Tunç besitzt die deutsche Staatsbürgerschaft. Als er 15 war, kam er mit seiner Familie nach Rüsselsheim. Erst sechs Jahre später kehrte er in die Türkei zurück. Anfang der 80er Jahre lernte er in Frankfurt/Main den US-Musiker Darnell Summers kennen, einen Jazz-Drummer und Vietnam-Veteranen, der für einen angeblichen Polizistenmord unschuldig im Gefängnis gesessen hatte und nach einer internationalen Solikampagne freigekommen war. Mit Summers tourte Tunç in einer amerikanisch-griechisch-kurdischen Band durch Europa. Überraschend betrat auch Summers am Donnerstag die Bühne und schmetterte mit Wenzel, Tunç und Wecker »Bella Ciao« auf türkisch, deutsch und italienisch.

Am Freitag saß Tunç dann in der Heinrich-Böll-Stiftung und diskutierte mit dem Islamwissenschaftler Udo Steinbach und dem grünen Europaparlamentarier Cem Özdemir die aktuelle türkische Politik. Regelmäßig kollidiert er mit dem türkischen Strafgesetzbuch, dessen Gummibandparagraphen gegen ihn ausgelegt werden. Konnte beispielsweise der frühere Putschgeneral und Staatspräsident Kenan Evren mit beginnender Altersweisheit öffentlich Türkei – Kürtei (Kürt = türkisch für Kurde) reimen, hätte ein solches Wortspiel für Tunç wahrscheinlich ein neues Verfahren nach sich gezogen, meinte Steinbach. Trotzdem seien die politischen Verhältnisse in der Türkei unübersichtlicher, als man hierzulande gemeinhin annimmt. So gebe es in der angeblich sozialdemokratischen CHP kaum Sozialdemokraten und in der Regierungspartei AKP nicht nur islamische Hardliner, aber gewiß auf beiden Seiten stramme türkische Nationalisten. Laut Özdemir sei das für Außenstehende kaum nachvollziehbar.

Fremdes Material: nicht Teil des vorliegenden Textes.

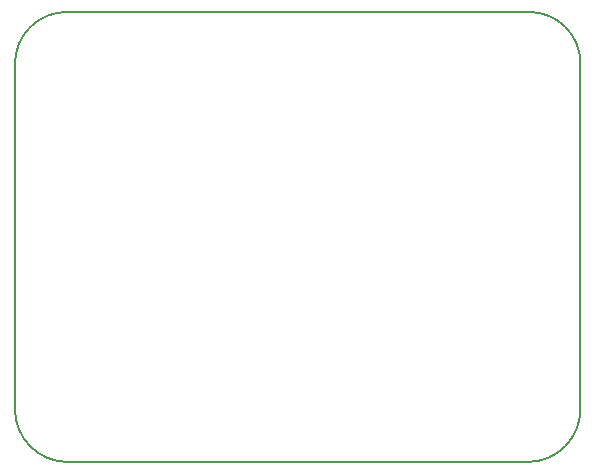
<source format=gko>
G04*
G04 #@! TF.GenerationSoftware,Altium Limited,Altium Designer,21.3.2 (30)*
G04*
G04 Layer_Color=16711935*
%FSTAX25Y25*%
%MOIN*%
G70*
G04*
G04 #@! TF.SameCoordinates,A5ECCF02-3B51-4883-8FBB-CF9BCB37C224*
G04*
G04*
G04 #@! TF.FilePolarity,Positive*
G04*
G01*
G75*
%ADD16C,0.00500*%
D16*
X02273Y042D02*
G03*
X021Y04027I0J-00173D01*
G01*
Y028758D02*
G03*
X022758Y027I001758J0D01*
G01*
X0380934D02*
G03*
X03985Y0287566I0J0017566D01*
G01*
Y0402929D02*
G03*
X0381429Y042I-0017071J0D01*
G01*
X02273D02*
X0381429D01*
X021Y028758D02*
Y04027D01*
X022758Y027D02*
X0380934D01*
X03985Y0287566D02*
Y0402929D01*
M02*

</source>
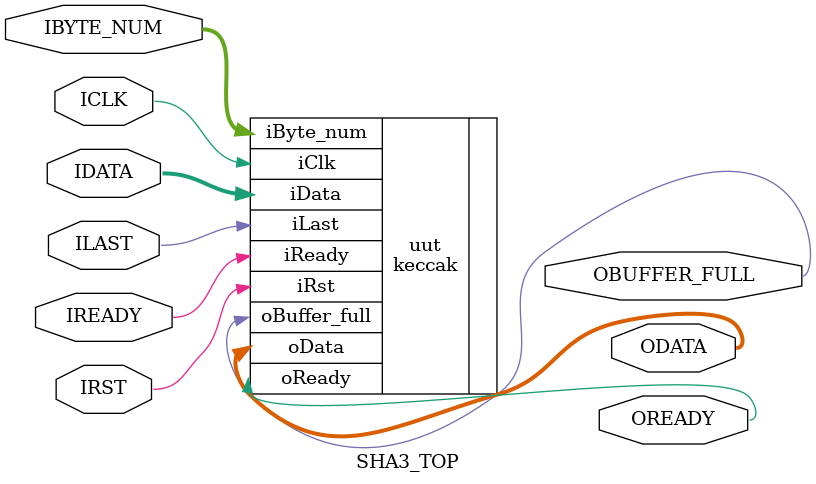
<source format=v>
module SHA3_TOP (
	input			ICLK,
	input			IRST,
	input	[63:0]	IDATA,
	input			IREADY,
	input			ILAST,
	input	[2:0]	IBYTE_NUM,
	output			OBUFFER_FULL,
	output	[511:0]	ODATA,
	output			OREADY
);

keccak uut (
	.iClk			(ICLK),
	.iRst			(IRST),
	.iData			(IDATA),
	.iReady			(IREADY),
	.iLast			(ILAST),
	.iByte_num		(IBYTE_NUM),
	.oBuffer_full	(OBUFFER_FULL),
	.oData			(ODATA),
	.oReady			(OREADY)
);

endmodule

</source>
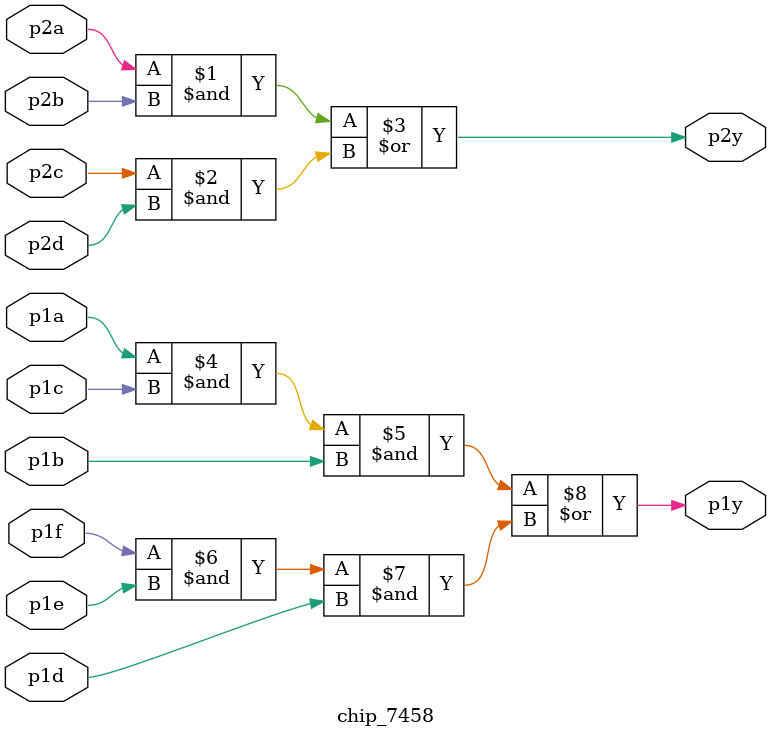
<source format=v>
module chip_7458 ( 
    input p1a, p1b, p1c, p1d, p1e, p1f,
    output p1y,
    input p2a, p2b, p2c, p2d,
    output p2y );

    // write code here
assign p2y = (p2a & p2b) | (p2c & p2d);
assign p1y = (p1a & p1c & p1b) | (p1f & p1e & p1d);

endmodule
</source>
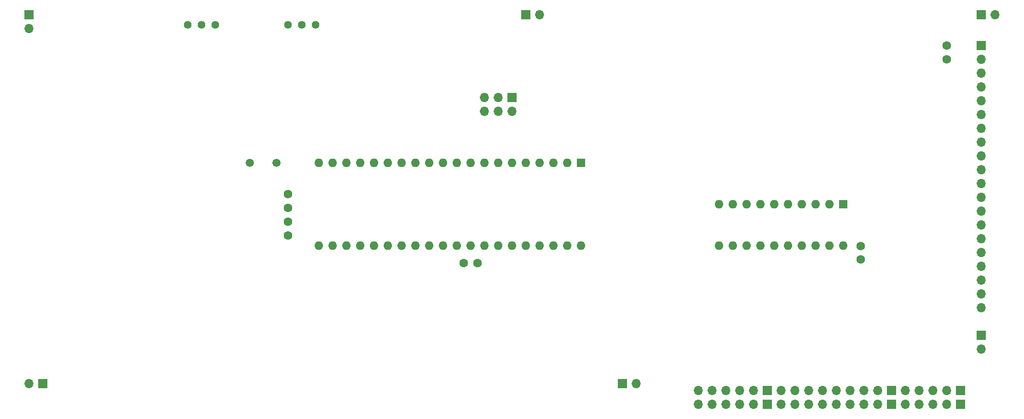
<source format=gbr>
%TF.GenerationSoftware,KiCad,Pcbnew,7.0.10*%
%TF.CreationDate,2024-08-03T18:46:40-06:00*%
%TF.ProjectId,display_card_bottom,64697370-6c61-4795-9f63-6172645f626f,rev?*%
%TF.SameCoordinates,Original*%
%TF.FileFunction,Soldermask,Top*%
%TF.FilePolarity,Negative*%
%FSLAX46Y46*%
G04 Gerber Fmt 4.6, Leading zero omitted, Abs format (unit mm)*
G04 Created by KiCad (PCBNEW 7.0.10) date 2024-08-03 18:46:40*
%MOMM*%
%LPD*%
G01*
G04 APERTURE LIST*
%ADD10R,1.700000X1.700000*%
%ADD11O,1.700000X1.700000*%
%ADD12R,1.600000X1.600000*%
%ADD13O,1.600000X1.600000*%
%ADD14C,1.440000*%
%ADD15C,1.600000*%
%ADD16C,1.500000*%
G04 APERTURE END LIST*
D10*
%TO.C,20pin conn.*%
X703569840Y-441309840D03*
X703569840Y-443849840D03*
D11*
X701029840Y-441309840D03*
X701029840Y-443849840D03*
X698489840Y-441309840D03*
X698489840Y-443849840D03*
X695949840Y-441309840D03*
X695949840Y-443849840D03*
X693409840Y-441309840D03*
X693409840Y-443849840D03*
D10*
X690869840Y-441309840D03*
X690869840Y-443849840D03*
D11*
X688329840Y-441309840D03*
X688329840Y-443849840D03*
X685789840Y-441309840D03*
X685789840Y-443849840D03*
X683249840Y-441309840D03*
X683249840Y-443849840D03*
X680709840Y-441309840D03*
X680709840Y-443849840D03*
X678169840Y-441309840D03*
X678169840Y-443849840D03*
X675629840Y-441309840D03*
X675629840Y-443849840D03*
X673089840Y-441309840D03*
X673089840Y-443849840D03*
X670549840Y-441309840D03*
X670549840Y-443849840D03*
D10*
X668009840Y-441309840D03*
X668009840Y-443849840D03*
D11*
X665469840Y-441309840D03*
X665469840Y-443849840D03*
X662929840Y-441309840D03*
X662929840Y-443849840D03*
X660389840Y-441309840D03*
X660389840Y-443849840D03*
X657849840Y-441309840D03*
X657849840Y-443849840D03*
X655309840Y-441309840D03*
X655309840Y-443849840D03*
%TD*%
D12*
%TO.C,ATmega644 MCU*%
X633730000Y-399410000D03*
D13*
X631190000Y-399410000D03*
X628650000Y-399410000D03*
X626110000Y-399410000D03*
X623570000Y-399410000D03*
X621030000Y-399410000D03*
X618490000Y-399410000D03*
X615950000Y-399410000D03*
X613410000Y-399410000D03*
X610870000Y-399410000D03*
X608330000Y-399410000D03*
X605790000Y-399410000D03*
X603250000Y-399410000D03*
X600710000Y-399410000D03*
X598170000Y-399410000D03*
X595630000Y-399410000D03*
X593090000Y-399410000D03*
X590550000Y-399410000D03*
X588010000Y-399410000D03*
X585470000Y-399410000D03*
X585470000Y-414650000D03*
X588010000Y-414650000D03*
X590550000Y-414650000D03*
X593090000Y-414650000D03*
X595630000Y-414650000D03*
X598170000Y-414650000D03*
X600710000Y-414650000D03*
X603250000Y-414650000D03*
X605790000Y-414650000D03*
X608330000Y-414650000D03*
X610870000Y-414650000D03*
X615950000Y-414650000D03*
X618490000Y-414650000D03*
X621030000Y-414650000D03*
X623570000Y-414650000D03*
X626110000Y-414650000D03*
X628650000Y-414650000D03*
X631190000Y-414650000D03*
X633730000Y-414650000D03*
X613410000Y-414650000D03*
%TD*%
D14*
%TO.C, *%
X579755000Y-374010000D03*
X582295000Y-374010000D03*
X584835000Y-374010000D03*
%TD*%
D10*
%TO.C,REF\u002A\u002A*%
X641345000Y-440050000D03*
D11*
X643885000Y-440050000D03*
%TD*%
D15*
%TO.C,20pf*%
X579755000Y-410225000D03*
X579755000Y-412725000D03*
%TD*%
D12*
%TO.C,74245*%
X681990000Y-407030000D03*
D13*
X679450000Y-407030000D03*
X676910000Y-407030000D03*
X674370000Y-407030000D03*
X671830000Y-407030000D03*
X669290000Y-407030000D03*
X666750000Y-407030000D03*
X664210000Y-407030000D03*
X661670000Y-407030000D03*
X659130000Y-407030000D03*
X659130000Y-414650000D03*
X661670000Y-414650000D03*
X664210000Y-414650000D03*
X666750000Y-414650000D03*
X669290000Y-414650000D03*
X671830000Y-414650000D03*
X674370000Y-414650000D03*
X676910000Y-414650000D03*
X679450000Y-414650000D03*
X681990000Y-414650000D03*
%TD*%
D10*
%TO.C, *%
X532130000Y-372105000D03*
D11*
X532130000Y-374645000D03*
%TD*%
D15*
%TO.C,0.1uf*%
X685165000Y-417190000D03*
X685165000Y-414690000D03*
%TD*%
D10*
%TO.C,REF\u002A\u002A*%
X623565000Y-372105000D03*
D11*
X626105000Y-372105000D03*
%TD*%
D10*
%TO.C, *%
X534670000Y-440050000D03*
D11*
X532130000Y-440050000D03*
%TD*%
D15*
%TO.C,0.1uf*%
X612140000Y-417825000D03*
X614640000Y-417825000D03*
%TD*%
D14*
%TO.C, *%
X561340000Y-374010000D03*
X563880000Y-374010000D03*
X566420000Y-374010000D03*
%TD*%
D10*
%TO.C,ISP*%
X621030000Y-387345000D03*
D11*
X621030000Y-389885000D03*
X618490000Y-389885000D03*
X615950000Y-387345000D03*
X615950000Y-389885000D03*
X618490000Y-387345000D03*
%TD*%
D10*
%TO.C,REF\u002A\u002A*%
X707385000Y-372105000D03*
D11*
X709925000Y-372105000D03*
%TD*%
D10*
%TO.C, *%
X707390000Y-431155000D03*
D11*
X707390000Y-433695000D03*
%TD*%
D16*
%TO.C,OSC*%
X577670000Y-399410000D03*
X572770000Y-399410000D03*
%TD*%
D15*
%TO.C,20pf*%
X579755000Y-407645000D03*
X579755000Y-405145000D03*
%TD*%
%TO.C,0.1uf*%
X701040000Y-377825000D03*
X701040000Y-380325000D03*
%TD*%
D10*
%TO.C, *%
X707385000Y-377820000D03*
D11*
X707385000Y-380360000D03*
X707385000Y-382900000D03*
X707385000Y-385440000D03*
X707385000Y-387980000D03*
X707385000Y-390520000D03*
X707385000Y-393060000D03*
X707385000Y-395600000D03*
X707385000Y-398140000D03*
X707385000Y-400680000D03*
X707385000Y-403220000D03*
X707385000Y-405760000D03*
X707385000Y-408300000D03*
X707385000Y-410840000D03*
X707385000Y-413380000D03*
X707385000Y-415920000D03*
X707385000Y-418460000D03*
X707385000Y-421000000D03*
X707385000Y-423540000D03*
X707385000Y-426080000D03*
%TD*%
M02*

</source>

Sicher ist nur, daß es in der Türkei brodelt. Für Regierungschef Recep Tayip Erdogan sind Kopftücher wichtiger als die Kurdenfrage. Kommt er nach Deutschland, warnt er die hier lebenden Türken vor der Assimilation, während türkisches Militär wieder einmal in die kurdischen Berge zieht, um »terroristische PKK-Zellen« auszuheben. Innenpolitisch werden die Daumenschrauben derzeit wieder fester angezogen, was vor allem Künstler und Intelektuelle, Aleviten und Kurden zu spüren bekommen. Währenddessen steht die Regierungspartei AKP kurz davor, höchstrichterlich für illegal erklärt zu werden, weil sie für den kemalistischen Staat zu religiös ist. Nach Steinbach wird sie innerhalb der nächsten sechs Monate verboten. Und dann? Dann singen alle im Chor: »Das ist die Zeit der Irren und Idioten.« Auf der Bühne in der Passionskirche fragte Wenzel, ob dies nicht die Chance für eine politische Globalisierung neuer Art sein könnte: In Polen sei gerade eine Regierung frei, die wäre zwar nicht besser, aber billiger.